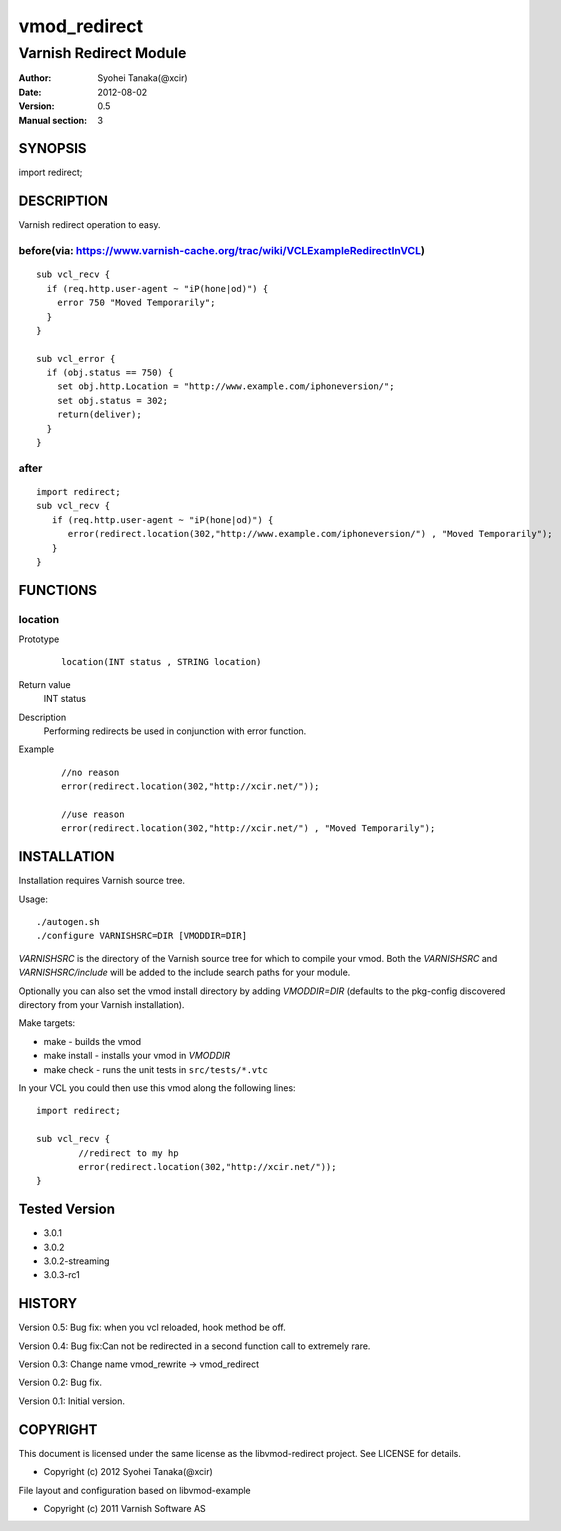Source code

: ==============
vmod_redirect
==============

-----------------------
Varnish Redirect Module
-----------------------

:Author: Syohei Tanaka(@xcir)
:Date: 2012-08-02
:Version: 0.5
:Manual section: 3

SYNOPSIS
========

import redirect;

DESCRIPTION
===========

Varnish redirect operation to easy.

before(via: https://www.varnish-cache.org/trac/wiki/VCLExampleRedirectInVCL)
------------------------------------------------------------------------------------
::
  
  sub vcl_recv {
    if (req.http.user-agent ~ "iP(hone|od)") {
      error 750 "Moved Temporarily";
    }
  }

  sub vcl_error {
    if (obj.status == 750) {
      set obj.http.Location = "http://www.example.com/iphoneversion/";
      set obj.status = 302;
      return(deliver);
    }
  }

after
--------------
::
  
  import redirect;
  sub vcl_recv {
     if (req.http.user-agent ~ "iP(hone|od)") {
        error(redirect.location(302,"http://www.example.com/iphoneversion/") , "Moved Temporarily");
     }
  }

FUNCTIONS
=========

location
---------

Prototype
        ::

                location(INT status , STRING location)
Return value
	INT status
Description
	Performing redirects be used in conjunction with error function.
Example
        ::

                //no reason
                error(redirect.location(302,"http://xcir.net/"));

                //use reason
                error(redirect.location(302,"http://xcir.net/") , "Moved Temporarily");

INSTALLATION
============

Installation requires Varnish source tree.

Usage::

 ./autogen.sh
 ./configure VARNISHSRC=DIR [VMODDIR=DIR]

`VARNISHSRC` is the directory of the Varnish source tree for which to
compile your vmod. Both the `VARNISHSRC` and `VARNISHSRC/include`
will be added to the include search paths for your module.

Optionally you can also set the vmod install directory by adding
`VMODDIR=DIR` (defaults to the pkg-config discovered directory from your
Varnish installation).

Make targets:

* make - builds the vmod
* make install - installs your vmod in `VMODDIR`
* make check - runs the unit tests in ``src/tests/*.vtc``

In your VCL you could then use this vmod along the following lines::
        
        import redirect;

        sub vcl_recv {
                //redirect to my hp
                error(redirect.location(302,"http://xcir.net/"));
        }

Tested Version
=================

* 3.0.1
* 3.0.2
* 3.0.2-streaming
* 3.0.3-rc1

HISTORY
=======

Version 0.5: Bug fix: when you vcl reloaded, hook method be off.

Version 0.4: Bug fix:Can not be redirected in a second function call to extremely rare.
 
Version 0.3: Change name vmod_rewrite -> vmod_redirect
 
Version 0.2: Bug fix.
 
Version 0.1: Initial version.

COPYRIGHT
=========

This document is licensed under the same license as the
libvmod-redirect project. See LICENSE for details.

* Copyright (c) 2012 Syohei Tanaka(@xcir)

File layout and configuration based on libvmod-example

* Copyright (c) 2011 Varnish Software AS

▸ **What is being asked**: Make an exact copy of the listing, with no images in it.

▸ **Written solution**:
Source code

: ==============
vmod_redirect
==============

-----------------------
Varnish Redirect Module
-----------------------

:Author: Syohei Tanaka(@xcir)
:Date: 2012-08-02
:Version: 0.5
:Manual section: 3

SYNOPSIS
========

import redirect;

DESCRIPTION
===========

Varnish redirect operation to easy.

before(via: https://www.varnish-cache.org/trac/wiki/VCLExampleRedirectInVCL)
------------------------------------------------------------------------------------
::
  
  sub vcl_recv {
    if (req.http.user-agent ~ "iP(hone|od)") {
      error 750 "Moved Temporarily";
    }
  }

  sub vcl_error {
    if (obj.status == 750) {
      set obj.http.Location = "http://www.example.com/iphoneversion/";
      set obj.status = 302;
      return(deliver);
    }
  }

after
--------------
::
  
  import redirect;
  sub vcl_recv {
     if (req.http.user-agent ~ "iP(hone|od)") {
        error(redirect.location(302,"http://www.example.com/iphoneversion/") , "Moved Temporarily");
     }
  }

FUNCTIONS
=========

location
---------

Prototype
        ::

                location(INT status , STRING location)
Return value
	INT status
Description
	Performing redirects be used in conjunction with error function.
Example
        ::

                //no reason
                error(redirect.location(302,"http://xcir.net/"));

                //use reason
                error(redirect.location(302,"http://xcir.net/") , "Moved Temporarily");

INSTALLATION
============

Installation requires Varnish source tree.

Usage::

 ./autogen.sh
 ./configure VARNISHSRC=DIR [VMODDIR=DIR]

`VARNISHSRC` is the directory of the Varnish source tree for which to
compile your vmod. Both the `VARNISHSRC` and `VARNISHSRC/include`
will be added to the include search paths for your module.

Optionally you can also set the vmod install directory by adding
`VMODDIR=DIR` (defaults to the pkg-config discovered directory from your
Varnish installation).

Make targets:

* make - builds the vmod
* make install - installs your vmod in `VMODDIR`
* make check - runs the unit tests in ``src/tests/*.vtc``

In your VCL you could then use this vmod along the following lines::
        
        import redirect;

        sub vcl_recv {
                //redirect to my hp
                error(redirect.location(302,"http://xcir.net/"));
        }

Tested Version
=================

* 3.0.1
* 3.0.2
* 3.0.2-streaming
* 3.0.3-rc1

HISTORY
=======

Version 0.5: Bug fix: when you vcl reloaded, hook method be off.

Version 0.4: Bug fix:Can not be redirected in a second function call to extremely rare.
 
Version 0.3: Change name vmod_rewrite -> vmod_redirect
 
Version 0.2: Bug fix.
 
Version 0.1: Initial version.

COPYRIGHT
=========

This document is licensed under the same license as the
libvmod-redirect project. See LICENSE for details.

* Copyright (c) 2012 Syohei Tanaka(@xcir)

File layout and configuration based on libvmod-example

* Copyright (c) 2011 Varnish Software AS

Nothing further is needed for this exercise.